Добрая, щедрая душа, последним поделится. То корочки апельсиновые принесла: «Вместо нафталина в шифоньере держала до войны. В них же витамин от цинги, компот для Танечки сварить можно». То обнаружила в домашней аптечке коробочку с гомеопатическим лекарством, отсыпала горошков: «Они же на сахарине». А недавно пригласила через Таню к себе, велела мешок взять или сумку большую.

«Зиновий мой открытие сделал, — обрадованно сообщила Ираида. — Из обоев же болтушку сварить можно!»

Мария Игнатьевна не думала о таком: дома обоев не было, стены и потолки беленые.

«Крысы подсказали, — продолжила удивление и радость мужниного открытия приятельница. — У других давно исчезли, а нам до сих пор нет от них покоя, средь бела дня нагличают, стены обгрызают. Обои же на мучном клейстере!»

Зиновий Иванович, он электромонтером в трамвайно-троллейбусном парке работал, разметил стены на прямоугольники и квадраты, как хлебные и крупяные карточки — на талоны. Несколько суточных «норм» Нащерины оборвали для Савичевых.

Темно. Морозно. Тихо и безжизненно. Время от времени откуда-то из-за Невы, с окраины города, с передовой линии фронта долетали глухие удары взрывов и выстрелов.

Груз одежды угнетает плечи, ноги подгибаются сами по себе, присесть бы, а еще лучше — лечь...

Нет, нельзя, ни в коем разе нельзя садиться. Сколько [103] их, сидячих и скорченных, на ступенях и в сугробах... И неположено сидеть на дежурстве.

Мария Игнатьевна неуклюже потопталась, вяло обхлопала себя накрест, чтоб согреться и сонливость разогнать. И опять думы вернулись на круги своя, к детям, к матери. С ней совсем худо. Участковый врач Анна Семеновна прямо заявила: «Дистрофия второй степени. Евдокия Григорьевна, строго говоря, в одном шаге от третьей».

Третья степень алиментарной дистрофии — немедленная госпитализация или медленное умирание. Бабушка наотрез отказалась от больницы: «Там и без меня коридоры переполнены, класть некуда. Лучше в своей постели...»

Послышалось, будто пружинный матрац заскрипел. Мария Игнатьевна насторожилась, чуть высвободила ухо.

Снег под ногами хрустит, а нет никого.

— Кто? — окликнула на всякий случай.

— Нащерина, — ответили за спиной. — Смена. Надо же как темно.

Свет

Так совпало, что все кончилось разом: электричество, вода, отопление.

Без тока давно научились обходиться в быту. Без тока, керосина, свечей. Напридумали, смастерили всевозможные простейшие светильники на машинном масле.
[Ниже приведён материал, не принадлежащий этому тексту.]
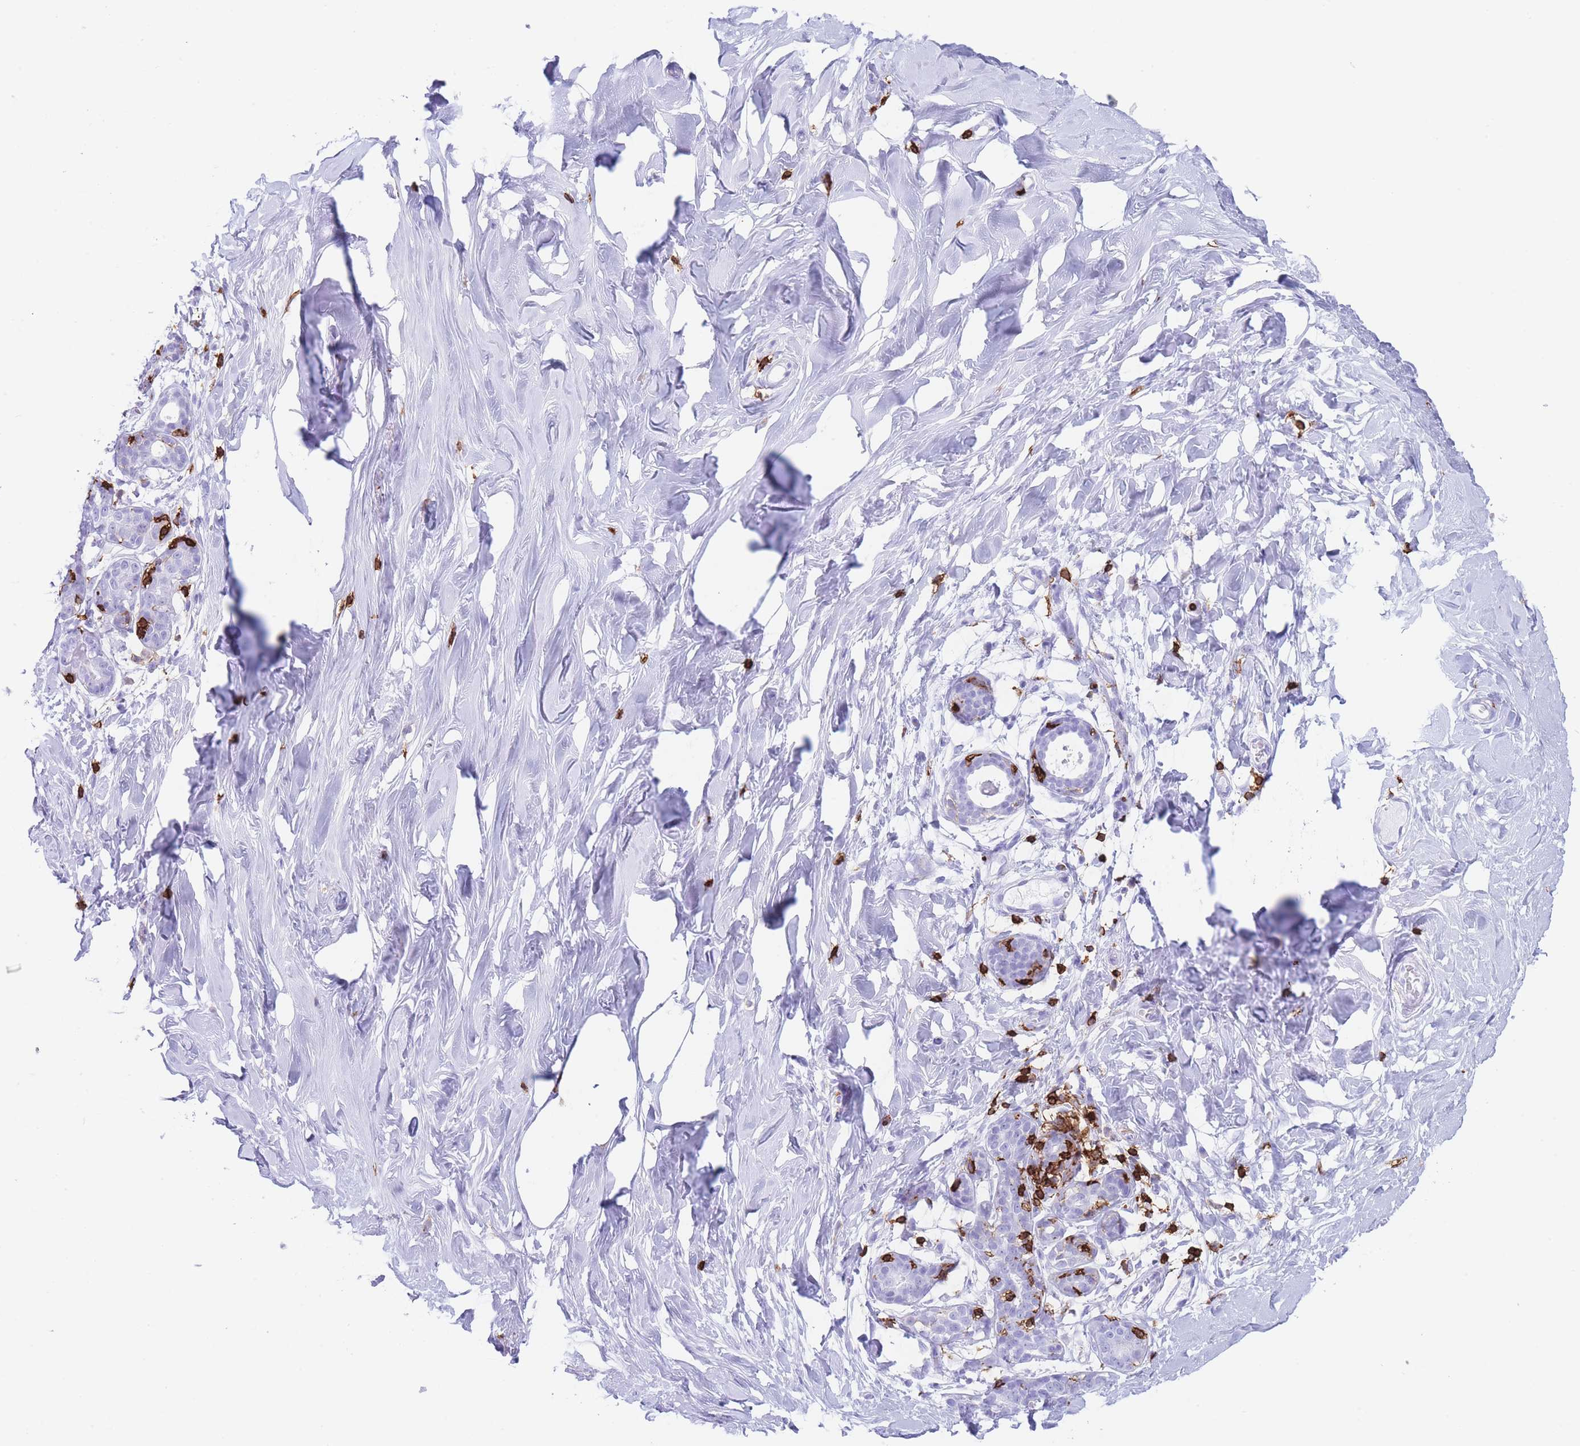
{"staining": {"intensity": "negative", "quantity": "none", "location": "none"}, "tissue": "breast", "cell_type": "Adipocytes", "image_type": "normal", "snomed": [{"axis": "morphology", "description": "Normal tissue, NOS"}, {"axis": "topography", "description": "Breast"}], "caption": "Adipocytes are negative for brown protein staining in normal breast. Nuclei are stained in blue.", "gene": "CORO1A", "patient": {"sex": "female", "age": 27}}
Яркости меньше, чем от лучины, но копоти — все тропинки на заснеженных улицах в черных плевках.

Самую маленькую, экономную коптилку из пузырька от чернил и нитяного фитилька не гасили на [104] ночь, берегли огонь, как пещерные люди. Спички ведь тоже не купить... Лека принес кресало, обломок напильника, кусок кварца и трут из хлопчатки, но такой зажигалкой разве что курильщику пользоваться.

— Мама, — вспомнила Нина, — у нас еще две свечи есть.

Таня сразу догадалась, где и какие, а мама — нет, забыла.

— Не встречала, вроде...

Она уже несколько раз тщательнейшим образом обследовала все шкафы и буфеты, ящики и полки, все ценное — от забытого пакета с остатками крупы до лаврового листа, — все взяла под контроль.

— В шкатулке, палехской, — напомнила Нина. И мама, как когда-то решая судьбу Барсика, сказала:

— Не будем, ребята, венчальные трогать. Пока.

Вода

Дядя Вася, шумно дыша и побрякивая пустым бидоном, вошел в кухню. Теперь вся жизнь Савичевых тут сосредоточилась, а Таня и на ночь оставалась, на бабушкином сундуке спала.

— Уже и не капает... Кончилась вода в подвале... Придется к сфинксам бегать...

Вода из домашнего водопровода ушла, как жизнь из дерева, — сверху вниз. Сначала верхние этажи обезводились, потом нижние, а теперь и в подвале не стало.

«К сфинксам бегать...» Таня с болью и жалостью смотрела на любимого дядю. Раньше он в шутку говорил: «Поплелись». Сейчас без палки шага ступить не способен, и одышка ужасная, словно порванные [105] мехи гармони растягивают. «Бегать...» Такое и Леке не под силу, а он до войны в футбол гонял. Дорогие, бедные Лека и дядя Вася...

— Отпустят Леку на побывку, принесем и вам невской водички, — пообещала мама.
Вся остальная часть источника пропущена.